…Иду как-то от Никитских ворот по улице Качалова (Малой Никитской). Внезапно некое шестое чувство обнаруживает специфическую напряженность в окружающей среде. Смотрю, действительно, в попутном дворике чуть в глубине стоит как бы на боевом посту перетянутый ремнями упитанный полковник восточной наружности. Еще дюжина шагов — подворотня, где вахту несет агент обычного типа, в штатском. Что случилось? Через несколько минут, когда подходил к особняку Берии с тыла, сообразил: Лаврентий Павлович обедают. А полковники и агенты охраняют. Ни дать, ни взять — завоеватели в покоренной стране.
Улица Грановского (продолжение). Фурцева. «Я обедаю на Никольской». Кабеля и кабели
И снова улица Грановского, где я прожил без малого сорок лет. Вспоминаю Литвинова, который жил в другом месте, но, выйдя на пенсию, приезжал обедать в «нашу» столовую. Подвижной, невысокий, дородный. Шляпа, распахнутое пальто, тонкие золотые очки. Как бы не желает обращать на себя внимания, взгляд опущен, но сам не угрюм, таит улыбочку типа «себе на уме»…
Или вот возвращаемся мы из школы с приятелем. Подходя к двери, ведущей во двор, где помещается столовая, замечаем наркома просвещения Бубнова. Наш нарком! Надо поприветствовать: «Здравствуйте, товарищ Бубнов». — «Здравствуйте, ребята. Вот, познакомьтесь, — указывает на стоящего рядом мужчину, — это нарком просвещения Украины товарищ Затонский». Ни чванством, ни самодовольством там не пахло. Увы, недолго оставалось этим, по тому впечатлению, скромным людям ходить по земле.
(Из речи Хрущева на 18-м съезде партии, 1939: «Украинский народ с ненавистью относится к буржуазным националистам, ко всем этим подлым шпионам любченкам, хвылям, затонским и другой нечисти.
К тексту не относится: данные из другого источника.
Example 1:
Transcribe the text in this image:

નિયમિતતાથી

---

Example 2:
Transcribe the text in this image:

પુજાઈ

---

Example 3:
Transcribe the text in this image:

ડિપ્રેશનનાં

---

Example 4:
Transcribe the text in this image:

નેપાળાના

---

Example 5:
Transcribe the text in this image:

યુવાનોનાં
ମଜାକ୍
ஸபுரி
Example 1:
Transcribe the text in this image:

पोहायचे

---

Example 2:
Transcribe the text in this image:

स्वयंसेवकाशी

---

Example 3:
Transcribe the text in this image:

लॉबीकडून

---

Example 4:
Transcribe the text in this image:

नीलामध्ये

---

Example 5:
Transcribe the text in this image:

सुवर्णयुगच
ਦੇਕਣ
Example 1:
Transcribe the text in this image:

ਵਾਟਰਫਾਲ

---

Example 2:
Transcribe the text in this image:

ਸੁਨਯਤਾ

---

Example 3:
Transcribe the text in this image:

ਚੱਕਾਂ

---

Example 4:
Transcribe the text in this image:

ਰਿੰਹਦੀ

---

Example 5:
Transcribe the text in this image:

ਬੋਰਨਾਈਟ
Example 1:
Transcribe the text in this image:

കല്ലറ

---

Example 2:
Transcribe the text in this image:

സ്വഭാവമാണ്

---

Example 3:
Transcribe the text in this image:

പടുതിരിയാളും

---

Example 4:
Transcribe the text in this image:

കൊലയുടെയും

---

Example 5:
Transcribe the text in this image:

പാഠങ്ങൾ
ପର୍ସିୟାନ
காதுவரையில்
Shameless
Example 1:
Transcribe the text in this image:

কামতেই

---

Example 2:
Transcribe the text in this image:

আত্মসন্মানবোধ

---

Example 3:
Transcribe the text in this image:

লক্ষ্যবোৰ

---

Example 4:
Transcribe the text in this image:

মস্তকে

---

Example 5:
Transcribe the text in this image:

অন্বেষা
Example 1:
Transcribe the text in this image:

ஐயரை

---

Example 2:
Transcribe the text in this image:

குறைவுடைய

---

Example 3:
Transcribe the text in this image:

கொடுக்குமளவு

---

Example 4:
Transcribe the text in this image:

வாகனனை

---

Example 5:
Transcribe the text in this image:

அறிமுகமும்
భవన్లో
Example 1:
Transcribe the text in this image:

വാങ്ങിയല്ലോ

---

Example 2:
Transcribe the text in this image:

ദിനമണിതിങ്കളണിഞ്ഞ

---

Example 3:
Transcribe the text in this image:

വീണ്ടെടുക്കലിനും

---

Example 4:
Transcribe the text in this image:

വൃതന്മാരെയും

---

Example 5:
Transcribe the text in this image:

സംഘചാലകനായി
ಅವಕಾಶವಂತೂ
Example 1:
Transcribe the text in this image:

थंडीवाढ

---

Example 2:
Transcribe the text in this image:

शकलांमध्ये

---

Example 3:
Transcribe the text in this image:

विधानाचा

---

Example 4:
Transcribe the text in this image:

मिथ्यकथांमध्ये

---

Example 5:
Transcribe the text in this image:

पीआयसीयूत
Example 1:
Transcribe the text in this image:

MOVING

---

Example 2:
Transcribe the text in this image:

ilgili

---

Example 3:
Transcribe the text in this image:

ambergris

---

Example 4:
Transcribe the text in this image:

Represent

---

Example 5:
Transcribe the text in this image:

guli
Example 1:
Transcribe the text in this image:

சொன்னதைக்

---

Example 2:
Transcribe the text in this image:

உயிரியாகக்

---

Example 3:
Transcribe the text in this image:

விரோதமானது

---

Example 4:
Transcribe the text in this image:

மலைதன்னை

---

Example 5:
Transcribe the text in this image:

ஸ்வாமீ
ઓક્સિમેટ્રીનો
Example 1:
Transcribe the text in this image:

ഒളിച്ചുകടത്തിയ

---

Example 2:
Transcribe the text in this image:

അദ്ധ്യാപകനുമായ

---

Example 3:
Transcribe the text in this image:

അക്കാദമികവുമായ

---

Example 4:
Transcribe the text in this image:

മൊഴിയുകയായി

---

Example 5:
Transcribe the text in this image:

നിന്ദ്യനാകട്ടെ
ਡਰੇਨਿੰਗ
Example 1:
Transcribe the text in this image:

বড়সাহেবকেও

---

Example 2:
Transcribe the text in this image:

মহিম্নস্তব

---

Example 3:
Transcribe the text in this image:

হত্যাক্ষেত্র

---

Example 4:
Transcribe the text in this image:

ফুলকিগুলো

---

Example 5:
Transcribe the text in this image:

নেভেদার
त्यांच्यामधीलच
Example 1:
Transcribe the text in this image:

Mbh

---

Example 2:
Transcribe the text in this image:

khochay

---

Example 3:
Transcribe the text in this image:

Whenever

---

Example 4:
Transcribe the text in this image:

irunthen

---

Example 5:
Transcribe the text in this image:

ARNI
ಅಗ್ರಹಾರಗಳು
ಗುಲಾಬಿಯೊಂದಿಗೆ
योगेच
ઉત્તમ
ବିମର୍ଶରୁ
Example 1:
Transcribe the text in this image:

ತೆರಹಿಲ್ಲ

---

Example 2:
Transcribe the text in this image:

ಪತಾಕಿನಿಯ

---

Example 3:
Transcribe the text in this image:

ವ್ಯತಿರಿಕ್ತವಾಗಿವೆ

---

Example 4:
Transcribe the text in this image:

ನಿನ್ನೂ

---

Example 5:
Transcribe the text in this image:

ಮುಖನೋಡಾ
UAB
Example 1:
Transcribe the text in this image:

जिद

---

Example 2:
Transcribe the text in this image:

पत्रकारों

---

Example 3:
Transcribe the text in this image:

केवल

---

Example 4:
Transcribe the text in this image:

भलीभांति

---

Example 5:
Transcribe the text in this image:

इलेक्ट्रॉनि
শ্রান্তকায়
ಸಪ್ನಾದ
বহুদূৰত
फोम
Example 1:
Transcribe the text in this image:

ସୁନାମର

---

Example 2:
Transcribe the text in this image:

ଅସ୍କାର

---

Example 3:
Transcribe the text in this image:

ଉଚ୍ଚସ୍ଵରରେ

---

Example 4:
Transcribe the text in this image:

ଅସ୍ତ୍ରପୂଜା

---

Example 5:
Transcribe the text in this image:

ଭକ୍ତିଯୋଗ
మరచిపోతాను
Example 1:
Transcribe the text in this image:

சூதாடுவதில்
Эти изверги, отбросы человечества прокляты трудящимися Советской Украины». Как эхо, вторил Хрущеву, выступая там же, Микола Бажан. (Затонский ныне полностью реабилитирован. Также реабилитированы Любченко и, видимо, Хвыля.)
В пятом доме Советов, который обычным счетом является также домом номер три, жила Фурцева. Екатерина Алексеевна — личность уникальная, так как это единственная женщина за всю историю Советского государства, которая входила в высший орган партийной и государственной власти — Президиум ЦК КПСС. Скорее всего, деловыми качествами она обладала незаурядными. Отчасти это видно из ее выступлений.
При Хрущеве пытались вернуться к стилю речей-полуимпровизаций, когда оратор обращается к собранию непосредственно, а не читает заранее отпечатанный текст. С такой задачей Фурцева справлялась явно лучше своего руководителя. Некоторые черты ее характера иллюстрируются следующими фактами, о которых я слышал от разных людей.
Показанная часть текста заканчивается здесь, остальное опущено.